§ **Work order**:
Each record below should be output verbatim, without pictures.

### Records shown ###

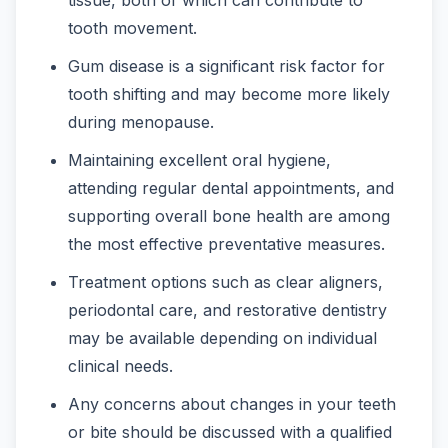
tooth movement.
Gum disease is a significant risk factor for
tooth shifting and may become more likely
during menopause.
Maintaining excellent oral hygiene,
attending regular dental appointments, and
supporting overall bone health are among
the most effective preventative measures.
Treatment options such as clear aligners,
periodontal care, and restorative dentistry
may be available depending on individual
clinical needs.
Any concerns about changes in your teeth
or bite should be discussed with a qualified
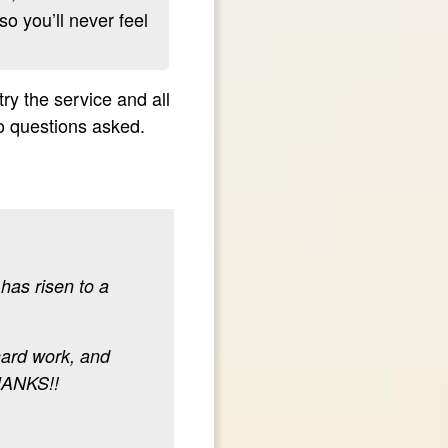
so you’ll never feel
y the service and all
no questions asked.
has risen to a
hard work, and
HANKS!!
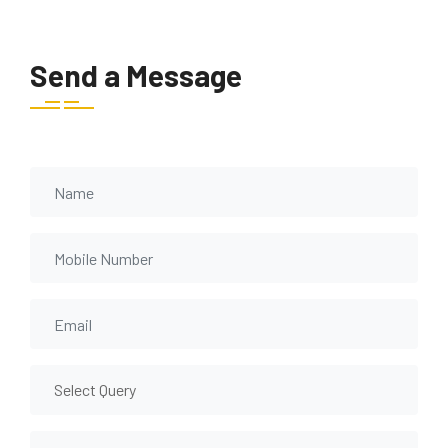
Send a Message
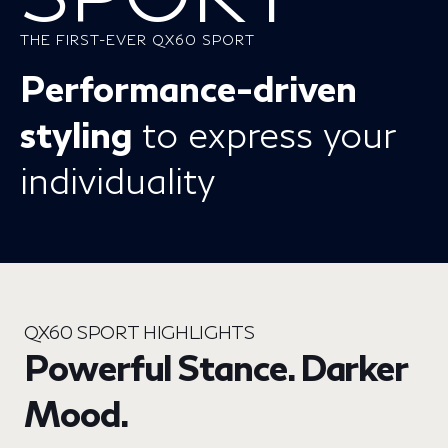
THE FIRST-EVER QX60 SPORT
Performance-driven
styling
to express your
individuality
QX60 SPORT HIGHLIGHTS
Powerful Stance. Darker
Mood.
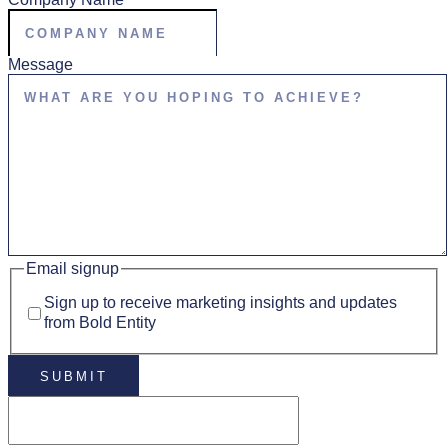
Message
Email signup
Sign up to receive marketing insights and updates
from Bold Entity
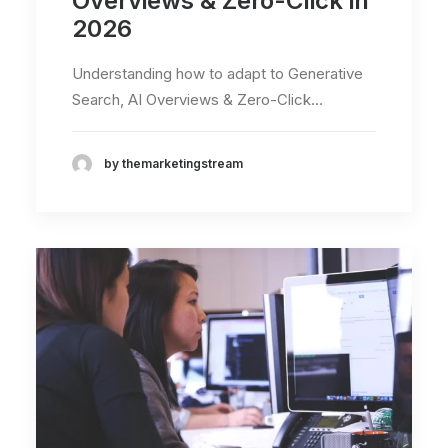
Overviews & Zero-Click in
2026
Understanding how to adapt to Generative
Search, AI Overviews & Zero-Click…
by themarketingstream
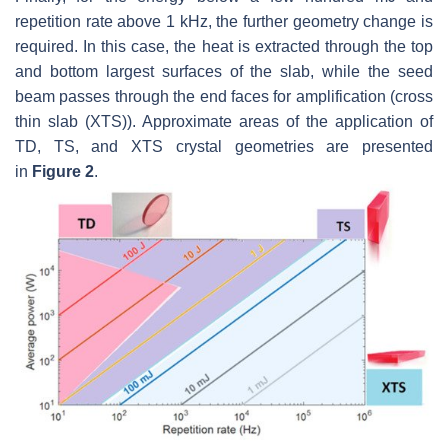
repetition rate above 1 kHz, the further geometry change is
required. In this case, the heat is extracted through the top
and bottom largest surfaces of the slab, while the seed
beam passes through the end faces for amplification (cross
thin slab (XTS)). Approximate areas of the application of
TD, TS, and XTS crystal geometries are presented
in
Figure 2
.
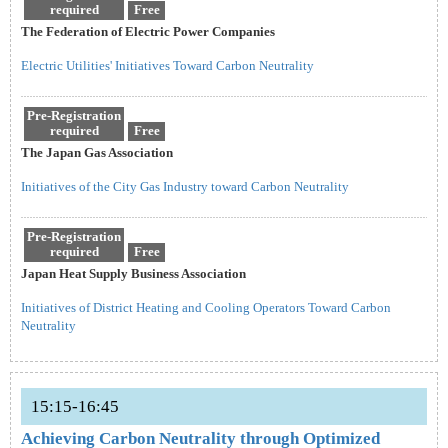
required
Free
The Federation of Electric Power Companies
Electric Utilities' Initiatives Toward Carbon Neutrality
Pre-Registration
required
Free
The Japan Gas Association
Initiatives of the City Gas Industry toward Carbon Neutrality
Pre-Registration
required
Free
Japan Heat Supply Business Association
Initiatives of District Heating and Cooling Operators Toward Carbon
Neutrality
15:15-16:45
Achieving Carbon Neutrality through Optimized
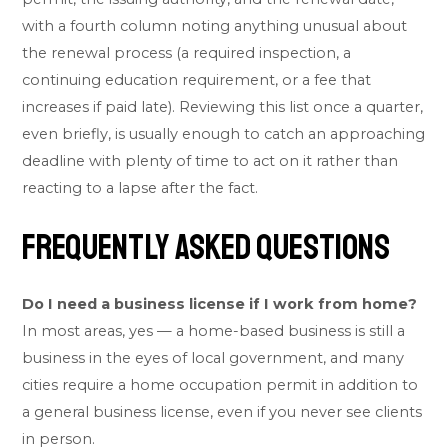
with a fourth column noting anything unusual about
the renewal process (a required inspection, a
continuing education requirement, or a fee that
increases if paid late). Reviewing this list once a quarter,
even briefly, is usually enough to catch an approaching
deadline with plenty of time to act on it rather than
reacting to a lapse after the fact.
Frequently Asked Questions
Do I need a business license if I work from home?
In most areas, yes — a home-based business is still a
business in the eyes of local government, and many
cities require a home occupation permit in addition to
a general business license, even if you never see clients
in person.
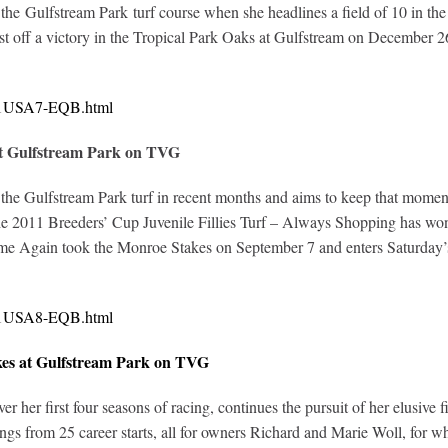
he Gulfstream Park turf course when she headlines a field of 10 in the
t off a victory in the Tropical Park Oaks at Gulfstream on December 26.
321USA7-EQB.html
at Gulfstream Park on TVG
the Gulfstream Park turf in recent months and aims to keep that mome
 2011 Breeders’ Cup Juvenile Fillies Turf – Always Shopping has won tw
e Again took the Monroe Stakes on September 7 and enters Saturday’s 
321USA8-EQB.html
kes at Gulfstream Park on TVG
 her first four seasons of racing, continues the pursuit of her elusive f
s from 25 career starts, all for owners Richard and Marie Woll, for 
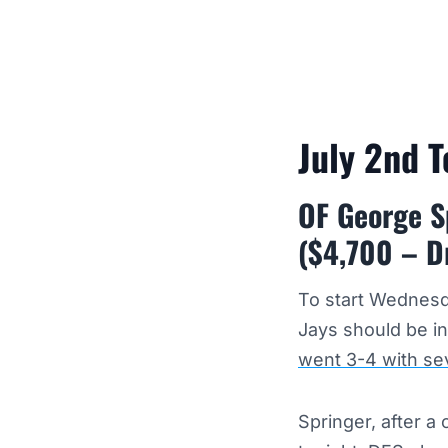
July 2nd 
OF George S
($4,700 – D
To start Wednesd
Jays should be in
went 3-4 with se
Springer, after 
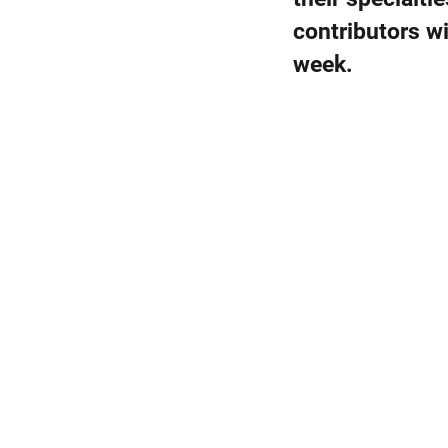
contributors wi
week.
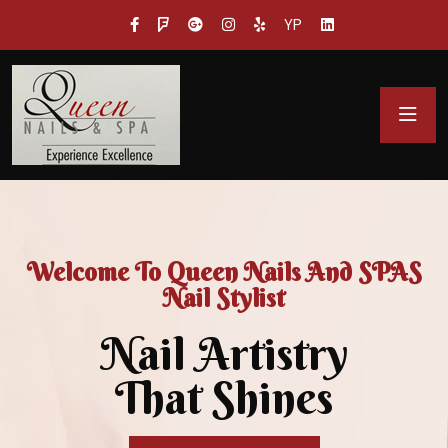
YP
Welcome To Queen Nails And SPAS
Nail Stylist
Nail Artistry
That Shines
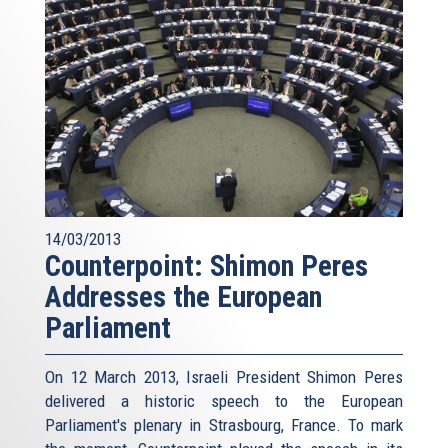
14/03/2013
Counterpoint: Shimon Peres
Addresses the European
Parliament
On 12 March 2013, Israeli President Shimon Peres
delivered a historic speech to the European
Parliament's plenary in Strasbourg, France. To mark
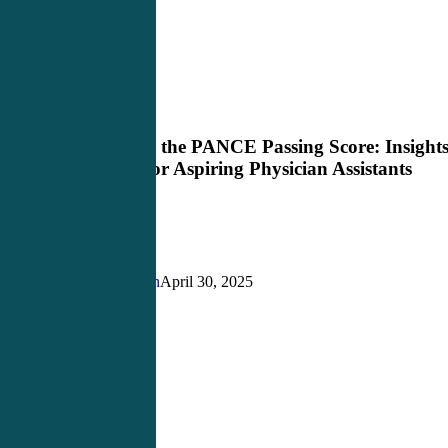
Demystifying
PANCE Review
the
PANCE
Demystifying the PANCE Passing Score: Insight
Passing
and Advice for Aspiring Physician Assistants
Score:
Insights
and
Advice
for
Aspiring
Justin Richardson
April 30, 2025
Physician
Assistants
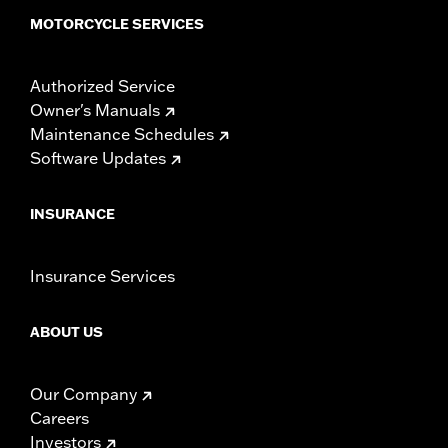
MOTORCYCLE SERVICES
Authorized Service
Owner's Manuals
Maintenance Schedules
Software Updates
INSURANCE
Insurance Services
ABOUT US
Our Company
Careers
Investors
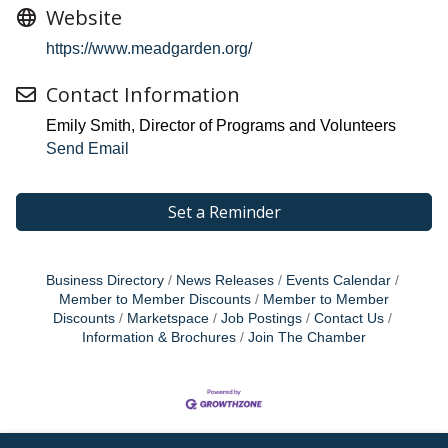
Website
https://www.meadgarden.org/
Contact Information
Emily Smith, Director of Programs and Volunteers
Send Email
Set a Reminder
Business Directory
News Releases
Events Calendar
Member to Member Discounts
Member to Member
Discounts
Marketspace
Job Postings
Contact Us
Information & Brochures
Join The Chamber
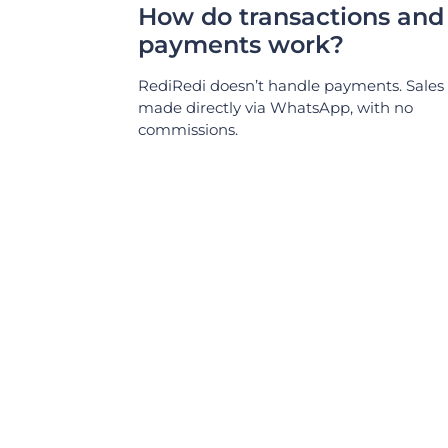
How do transactions and
payments work?
RediRedi doesn’t handle payments. Sales
made directly via WhatsApp, with no
commissions.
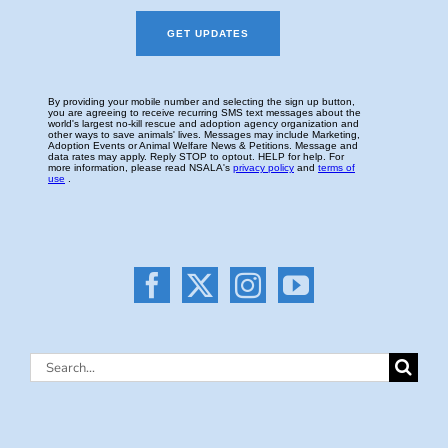
Search
for:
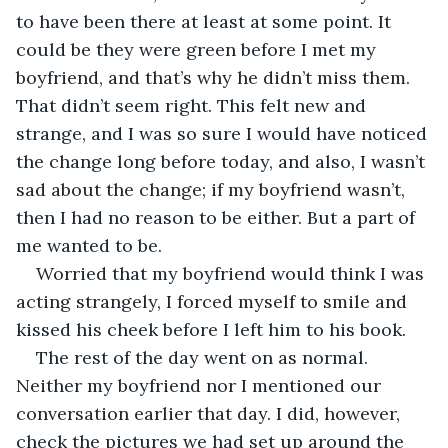
to have been there at least at some point. It 
could be they were green before I met my 
boyfriend, and that’s why he didn’t miss them. 
That didn’t seem right. This felt new and 
strange, and I was so sure I would have noticed 
the change long before today, and also, I wasn’t 
sad about the change; if my boyfriend wasn’t, 
then I had no reason to be either. But a part of 
me wanted to be. 
Worried that my boyfriend would think I was 
acting strangely, I forced myself to smile and 
kissed his cheek before I left him to his book.
The rest of the day went on as normal. 
Neither my boyfriend nor I mentioned our 
conversation earlier that day. I did, however, 
check the pictures we had set up around the 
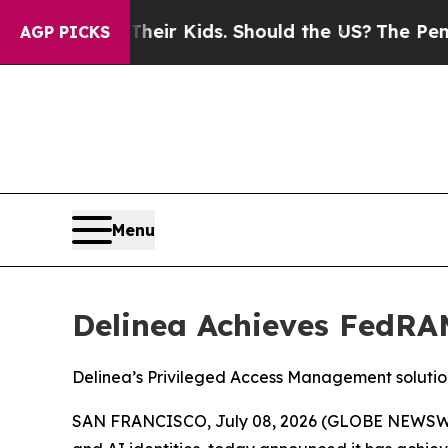
trols for Their Kids. Should the US?
The Pentagon
AGP PICKS
Menu
Delinea Achieves FedRAM
Delinea’s Privileged Access Management solutio
SAN FRANCISCO, July 08, 2026 (GLOBE NEWSW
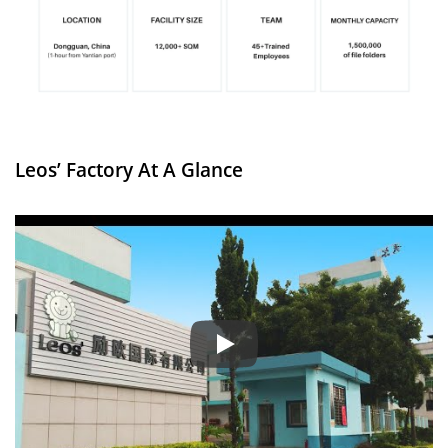
Leos’ Factory At A Glance
Factory Introduction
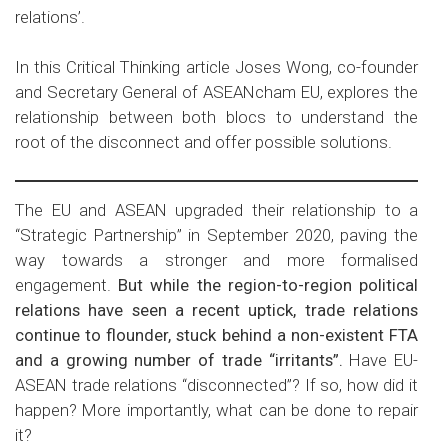
relations’.
In this Critical Thinking article Joses Wong, co-founder
and Secretary General of ASEANcham EU, explores the
relationship between both blocs to understand the
root of the disconnect and offer possible solutions.
The EU and ASEAN upgraded their relationship to a
“Strategic Partnership” in September 2020, paving the
way towards a stronger and more formalised
engagement.
But while the region-to-region political
relations have seen a recent uptick, trade relations
continue to flounder, stuck behind a non-existent FTA
and a growing number of trade “irritants”.
Have EU-
ASEAN trade relations “disconnected”? If so, how did it
happen? More importantly, what can be done to repair
it?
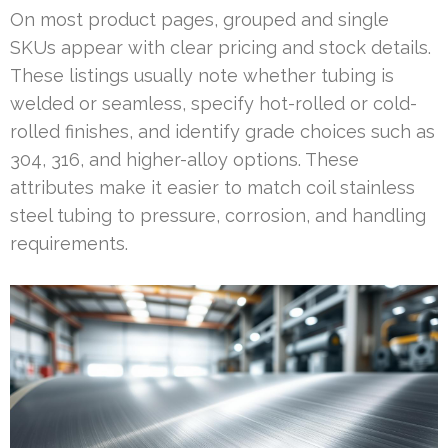
On most product pages, grouped and single
SKUs appear with clear pricing and stock details.
These listings usually note whether tubing is
welded or seamless, specify hot-rolled or cold-
rolled finishes, and identify grade choices such as
304, 316, and higher-alloy options. These
attributes make it easier to match coil stainless
steel tubing to pressure, corrosion, and handling
requirements.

###

§ **Output of the exercise**:
tooth movement.
Gum disease is a significant risk factor for
tooth shifting and may become more likely
during menopause.
Maintaining excellent oral hygiene,
attending regular dental appointments, and
supporting overall bone health are among
the most effective preventative measures.
Treatment options such as clear aligners,
periodontal care, and restorative dentistry
may be available depending on individual
clinical needs.
Any concerns about changes in your teeth
or bite should be discussed with a qualified
so you’ll never feel
y the service and all
no questions asked.
has risen to a
hard work, and
HANKS!!
Send a Message
THE FIRST-EVER QX60 SPORT
Performance-driven
styling
to express your
individuality
QX60 SPORT HIGHLIGHTS
Powerful Stance. Darker
Mood.
Message
Email signup
Sign up to receive marketing insights and updates
from Bold Entity
Overviews & Zero-Click in
2026
Understanding how to adapt to Generative
Search, AI Overviews & Zero-Click…
by themarketingstream
repetition rate above 1 kHz, the further geometry change is
required. In this case, the heat is extracted through the top
and bottom largest surfaces of the slab, while the seed
beam passes through the end faces for amplification (cross
thin slab (XTS)). Approximate areas of the application of
TD, TS, and XTS crystal geometries are presented
in
Figure 2
.
required
Free
The Federation of Electric Power Companies
Electric Utilities' Initiatives Toward Carbon Neutrality
Pre-Registration
required
Free
The Japan Gas Association
Initiatives of the City Gas Industry toward Carbon Neutrality
Pre-Registration
required
Free
Japan Heat Supply Business Association
Initiatives of District Heating and Cooling Operators Toward Carbon
Neutrality
15:15-16:45
Achieving Carbon Neutrality through Optimized
with a fourth column noting anything unusual about
the renewal process (a required inspection, a
continuing education requirement, or a fee that
increases if paid late). Reviewing this list once a quarter,
even briefly, is usually enough to catch an approaching
deadline with plenty of time to act on it rather than
reacting to a lapse after the fact.
Frequently Asked Questions
Do I need a business license if I work from home?
In most areas, yes — a home-based business is still a
business in the eyes of local government, and many
cities require a home occupation permit in addition to
a general business license, even if you never see clients
in person.
he Gulfstream Park turf course when she headlines a field of 10 in the
t off a victory in the Tropical Park Oaks at Gulfstream on December 26.
321USA7-EQB.html
at Gulfstream Park on TVG
the Gulfstream Park turf in recent months and aims to keep that mome
 2011 Breeders’ Cup Juvenile Fillies Turf – Always Shopping has won tw
e Again took the Monroe Stakes on September 7 and enters Saturday’s 
321USA8-EQB.html
kes at Gulfstream Park on TVG
 her first four seasons of racing, continues the pursuit of her elusive f
s from 25 career starts, all for owners Richard and Marie Woll, for 
July 2nd 
OF George S
($4,700 – D
To start Wednesd
Jays should be in
went 3-4 with se
Springer, after 
contributors wi
week.
YP
Welcome To Queen Nails And SPAS
Nail Stylist
Nail Artistry
That Shines
14/03/2013
Counterpoint: Shimon Peres
Addresses the European
Parliament
On 12 March 2013, Israeli President Shimon Peres
delivered a historic speech to the European
Parliament's plenary in Strasbourg, France. To mark
Demystifying
PANCE Review
the
PANCE
Demystifying the PANCE Passing Score: Insight
Passing
and Advice for Aspiring Physician Assistants
Score:
Insights
and
Advice
for
Aspiring
Justin Richardson
April 30, 2025
Physician
Assistants
MOTORCYCLE SERVICES
Authorized Service
Owner's Manuals
Maintenance Schedules
Software Updates
INSURANCE
Insurance Services
ABOUT US
Our Company
Careers
Investors
Website
https://www.meadgarden.org/
Contact Information
Emily Smith, Director of Programs and Volunteers
Send Email
Set a Reminder
Business Directory
News Releases
Events Calendar
Member to Member Discounts
Member to Member
Discounts
Marketspace
Job Postings
Contact Us
Information & Brochures
Join The Chamber
How do transactions and
payments work?
RediRedi doesn’t handle payments. Sales
made directly via WhatsApp, with no
commissions.
Search
for:
to have been there at least at some point. It 
could be they were green before I met my 
boyfriend, and that’s why he didn’t miss them. 
That didn’t seem right. This felt new and 
strange, and I was so sure I would have noticed 
the change long before today, and also, I wasn’t 
sad about the change; if my boyfriend wasn’t, 
then I had no reason to be either. But a part of 
me wanted to be. 
Worried that my boyfriend would think I was 
acting strangely, I forced myself to smile and 
kissed his cheek before I left him to his book.
The rest of the day went on as normal. 
Neither my boyfriend nor I mentioned our 
conversation earlier that day. I did, however, 
check the pictures we had set up around the 
trols for Their Kids. Should the US?
The Pentagon
AGP PICKS
Menu
Delinea Achieves FedRAM
Delinea’s Privileged Access Management solutio
SAN FRANCISCO, July 08, 2026 (GLOBE NEWSW
Leos’ Factory At A Glance
Factory Introduction
relations’.
In this Critical Thinking article Joses Wong, co-founder
and Secretary General of ASEANcham EU, explores the
relationship between both blocs to understand the
root of the disconnect and offer possible solutions.
The EU and ASEAN upgraded their relationship to a
“Strategic Partnership” in September 2020, paving the
way towards a stronger and more formalised
engagement.
But while the region-to-region political
relations have seen a recent uptick, trade relations
continue to flounder, stuck behind a non-existent FTA
and a growing number of trade “irritants”.
Have EU-
ASEAN trade relations “disconnected”? If so, how did it
happen? More importantly, what can be done to repair
it?
On most product pages, grouped and single
SKUs appear with clear pricing and stock details.
These listings usually note whether tubing is
welded or seamless, specify hot-rolled or cold-
rolled finishes, and identify grade choices such as
304, 316, and higher-alloy options. These
attributes make it easier to match coil stainless
steel tubing to pressure, corrosion, and handling
requirements.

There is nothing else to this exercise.